En otra línea, la Iglesia se propone fomentar la participación de los laicos, en especial a través de su integración en ámbitos internos de la institución.

Se entiende a su vez como básica la formación de “laicos misioneros” con clara identidad católica pero con su correspondiente autonomía.

Al respecto la carta hace referencia a a “respetar las opciones diversas desde la concepción cristiana de la vida en todo aquello en que legítimamente pueda haber pluralidad de opiniones”.

La Iglesia se propone además apuntalar la formación de sus responsables a todos los niveles, en un plan que tendrá como centro a la Facultad de Teología, que el año próximo será traslada a una nueve sede.

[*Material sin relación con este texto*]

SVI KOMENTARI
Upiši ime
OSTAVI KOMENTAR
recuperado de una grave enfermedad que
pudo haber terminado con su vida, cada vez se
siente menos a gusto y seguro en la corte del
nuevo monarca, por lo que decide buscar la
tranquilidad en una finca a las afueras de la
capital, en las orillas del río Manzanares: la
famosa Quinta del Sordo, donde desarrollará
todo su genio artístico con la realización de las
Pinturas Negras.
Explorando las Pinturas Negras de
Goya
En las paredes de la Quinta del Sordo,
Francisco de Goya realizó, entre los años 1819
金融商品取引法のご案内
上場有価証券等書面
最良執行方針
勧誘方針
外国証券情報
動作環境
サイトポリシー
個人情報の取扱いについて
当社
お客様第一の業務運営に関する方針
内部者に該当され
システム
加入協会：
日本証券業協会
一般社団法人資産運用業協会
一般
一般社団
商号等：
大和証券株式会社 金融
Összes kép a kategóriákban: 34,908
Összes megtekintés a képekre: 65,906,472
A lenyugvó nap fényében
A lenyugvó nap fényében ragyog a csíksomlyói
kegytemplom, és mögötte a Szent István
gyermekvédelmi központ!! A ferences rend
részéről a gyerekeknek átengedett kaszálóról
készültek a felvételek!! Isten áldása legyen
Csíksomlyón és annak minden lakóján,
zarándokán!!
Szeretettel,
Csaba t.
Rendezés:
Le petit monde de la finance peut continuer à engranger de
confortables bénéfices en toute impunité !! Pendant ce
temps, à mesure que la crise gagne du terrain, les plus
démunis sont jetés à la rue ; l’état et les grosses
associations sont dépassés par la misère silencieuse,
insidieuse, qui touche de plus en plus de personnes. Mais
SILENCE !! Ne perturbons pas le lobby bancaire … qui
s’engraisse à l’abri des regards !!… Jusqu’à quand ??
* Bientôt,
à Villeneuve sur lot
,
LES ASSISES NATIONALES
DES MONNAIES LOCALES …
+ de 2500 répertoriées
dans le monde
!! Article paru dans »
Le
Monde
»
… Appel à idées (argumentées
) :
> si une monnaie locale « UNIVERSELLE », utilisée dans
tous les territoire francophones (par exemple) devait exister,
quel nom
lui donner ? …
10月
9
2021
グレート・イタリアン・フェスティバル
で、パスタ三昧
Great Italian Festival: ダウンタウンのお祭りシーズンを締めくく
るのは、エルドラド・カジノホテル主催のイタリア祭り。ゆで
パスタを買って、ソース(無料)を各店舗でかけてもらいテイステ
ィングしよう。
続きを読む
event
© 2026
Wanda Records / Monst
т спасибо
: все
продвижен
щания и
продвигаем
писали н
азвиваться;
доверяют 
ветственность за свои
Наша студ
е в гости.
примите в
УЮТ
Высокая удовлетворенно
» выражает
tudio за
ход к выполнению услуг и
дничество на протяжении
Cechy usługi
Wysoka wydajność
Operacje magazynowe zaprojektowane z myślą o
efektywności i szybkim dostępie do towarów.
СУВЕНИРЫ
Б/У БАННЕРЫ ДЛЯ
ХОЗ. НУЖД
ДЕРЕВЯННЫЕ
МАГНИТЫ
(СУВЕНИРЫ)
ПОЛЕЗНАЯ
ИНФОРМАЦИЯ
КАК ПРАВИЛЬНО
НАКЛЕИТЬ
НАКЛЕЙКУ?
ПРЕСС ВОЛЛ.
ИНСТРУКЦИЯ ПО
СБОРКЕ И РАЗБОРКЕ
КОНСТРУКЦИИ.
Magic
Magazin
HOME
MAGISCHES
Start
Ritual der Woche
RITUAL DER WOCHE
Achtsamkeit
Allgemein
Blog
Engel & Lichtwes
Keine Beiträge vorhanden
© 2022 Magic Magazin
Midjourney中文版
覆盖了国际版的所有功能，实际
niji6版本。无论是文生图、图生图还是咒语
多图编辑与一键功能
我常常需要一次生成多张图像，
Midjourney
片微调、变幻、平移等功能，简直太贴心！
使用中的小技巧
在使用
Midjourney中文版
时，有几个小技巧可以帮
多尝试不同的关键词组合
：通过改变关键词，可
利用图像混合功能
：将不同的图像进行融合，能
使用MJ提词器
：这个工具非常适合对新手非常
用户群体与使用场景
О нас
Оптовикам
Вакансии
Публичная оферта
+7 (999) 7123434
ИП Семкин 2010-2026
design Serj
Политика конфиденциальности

Se entiende necesario hacer crecer la conciencia y la exigencia de que los “agentes pastorales” tengan una formación básica, que deberá ser mayor cuanto mayor sea su responsabilidad.

La institución entiende a la catequesis como un elemento clave hacia el futuro. En ese marco se la fortalecerá, a partir de una experiencia denominada catequesis de discipulado, que ya se está realizando. El objetivo es que los que la impartan aprendan a transmitir y “dar razones” para la fe.

En ese sentido, este año comenzará implementarse el “Diplomado de Catequesis”, que durará un año a través de una modalidad semipresencial.

El plan de la Iglesia es comenzar el camino hacia un “Instituto Superior de Ciencias Religiosas” que, integrando una dimensión pedagógica y terciaria, pueda expedir a mediano plazo un título universitario.